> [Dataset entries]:
# # #

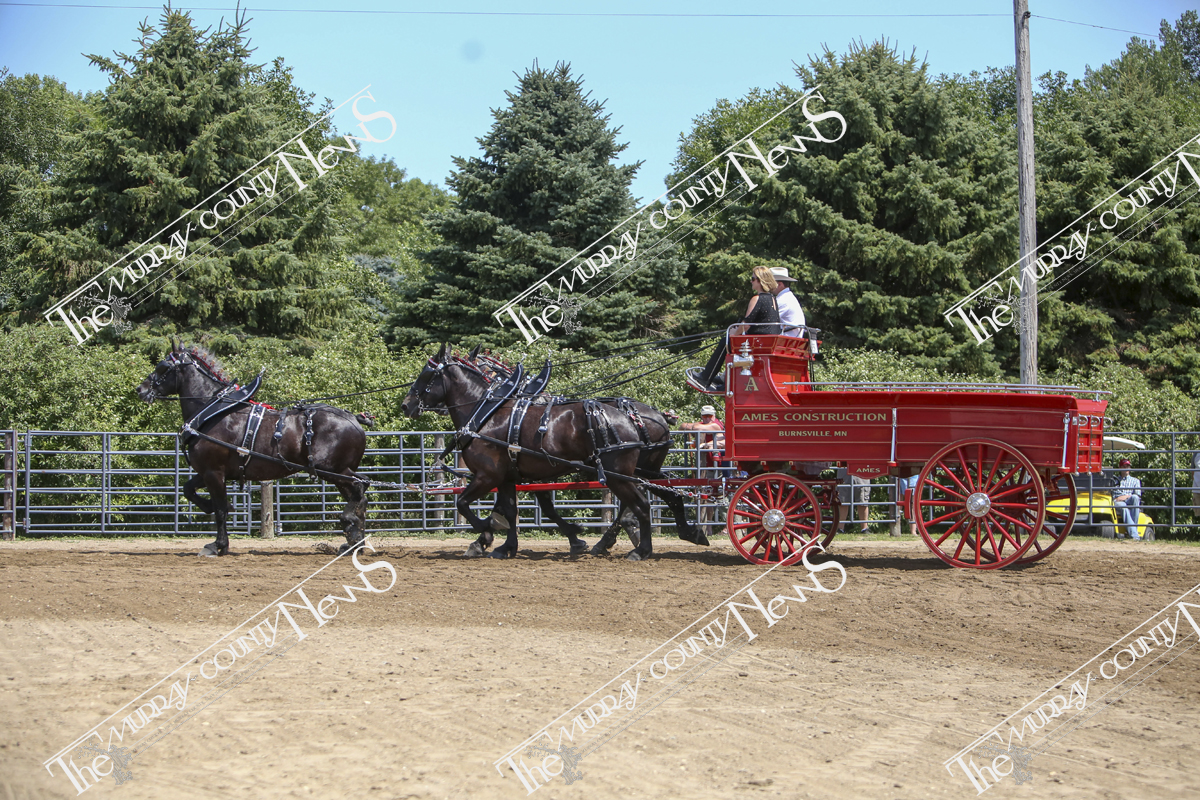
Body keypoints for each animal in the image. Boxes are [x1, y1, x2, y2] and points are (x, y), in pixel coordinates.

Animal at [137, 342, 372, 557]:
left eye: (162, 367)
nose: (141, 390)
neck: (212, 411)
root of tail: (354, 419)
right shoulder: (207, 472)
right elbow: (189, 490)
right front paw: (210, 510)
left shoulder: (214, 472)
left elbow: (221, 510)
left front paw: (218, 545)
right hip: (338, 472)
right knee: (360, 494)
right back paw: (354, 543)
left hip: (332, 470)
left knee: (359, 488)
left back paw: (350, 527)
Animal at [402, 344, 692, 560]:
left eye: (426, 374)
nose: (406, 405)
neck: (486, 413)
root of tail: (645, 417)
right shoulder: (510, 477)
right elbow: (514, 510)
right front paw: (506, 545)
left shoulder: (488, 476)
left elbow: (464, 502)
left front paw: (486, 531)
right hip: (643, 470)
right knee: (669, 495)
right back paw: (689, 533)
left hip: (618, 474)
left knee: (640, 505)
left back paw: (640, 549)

# # #

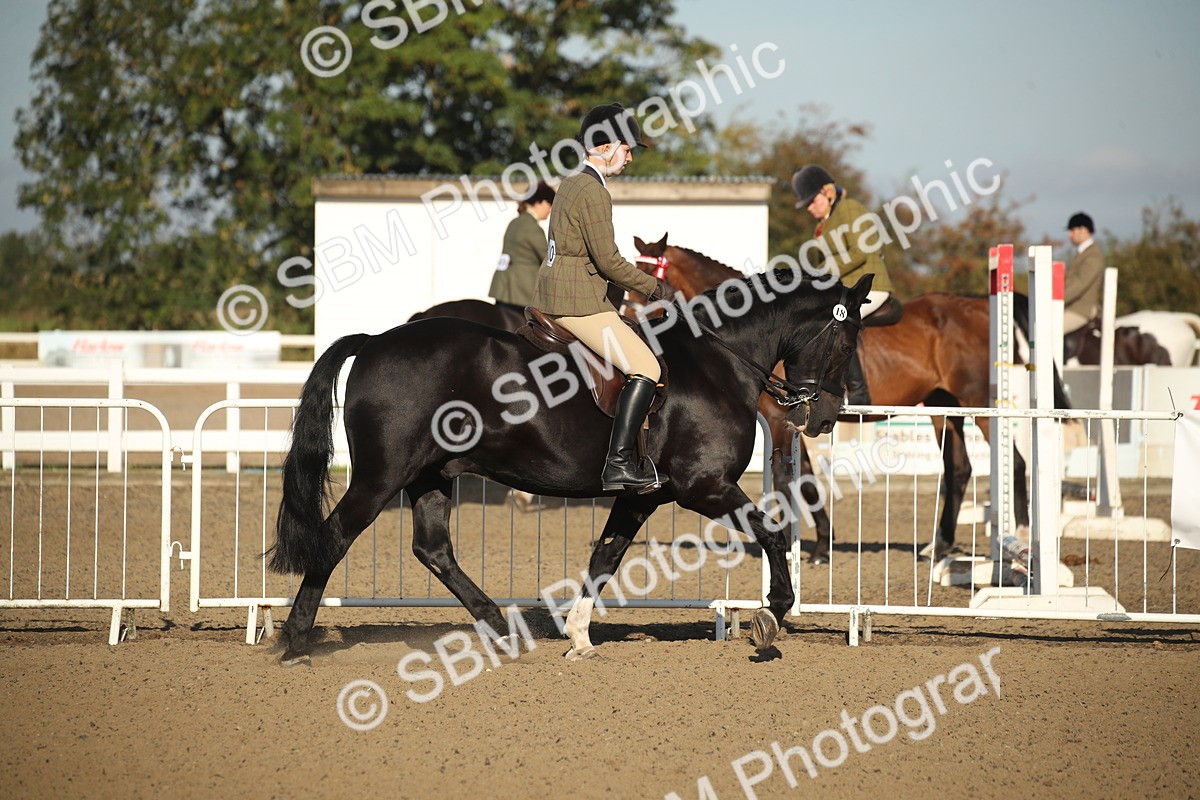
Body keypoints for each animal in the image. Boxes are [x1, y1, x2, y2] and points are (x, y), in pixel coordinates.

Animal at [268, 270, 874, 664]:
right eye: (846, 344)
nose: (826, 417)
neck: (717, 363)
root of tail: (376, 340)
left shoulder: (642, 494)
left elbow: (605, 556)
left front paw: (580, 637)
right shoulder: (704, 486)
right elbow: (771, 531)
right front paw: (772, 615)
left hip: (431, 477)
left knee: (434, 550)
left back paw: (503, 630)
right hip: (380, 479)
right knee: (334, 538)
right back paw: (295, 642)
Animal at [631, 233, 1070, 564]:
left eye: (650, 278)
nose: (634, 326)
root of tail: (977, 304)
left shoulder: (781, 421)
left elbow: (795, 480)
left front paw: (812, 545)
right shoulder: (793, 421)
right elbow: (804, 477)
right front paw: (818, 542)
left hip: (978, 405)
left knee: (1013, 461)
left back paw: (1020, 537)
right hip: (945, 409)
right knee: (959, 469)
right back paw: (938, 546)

# # #

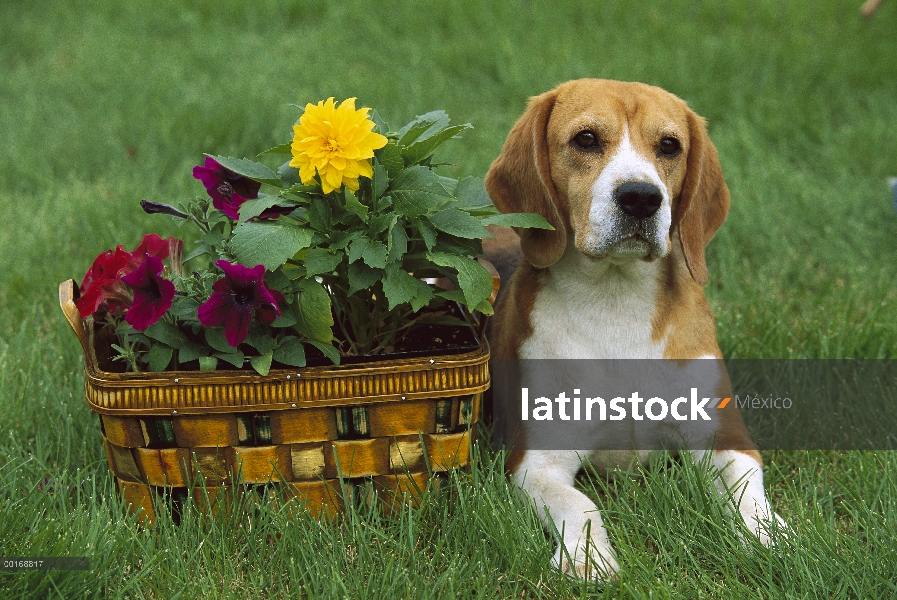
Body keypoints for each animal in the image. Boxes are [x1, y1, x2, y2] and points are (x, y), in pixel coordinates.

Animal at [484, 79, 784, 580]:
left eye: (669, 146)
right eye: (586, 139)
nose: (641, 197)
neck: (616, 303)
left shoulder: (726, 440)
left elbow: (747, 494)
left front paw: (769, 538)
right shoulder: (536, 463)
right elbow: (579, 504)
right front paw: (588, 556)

# # #

> [TASK TO CARRY OUT]: Of the lines above, output exactly those from the line bearing "left back paw: (350, 527)" through the line bearing "right hip: (643, 470)", inclusive.

> [ANSWER SECTION]:
left back paw: (350, 527)
Animal at [402, 344, 692, 560]:
left eye: (426, 374)
nose: (406, 405)
neck: (486, 413)
root of tail: (645, 417)
right shoulder: (510, 477)
right elbow: (514, 510)
right front paw: (506, 545)
left shoulder: (488, 476)
left elbow: (464, 502)
left front paw: (486, 531)
right hip: (643, 470)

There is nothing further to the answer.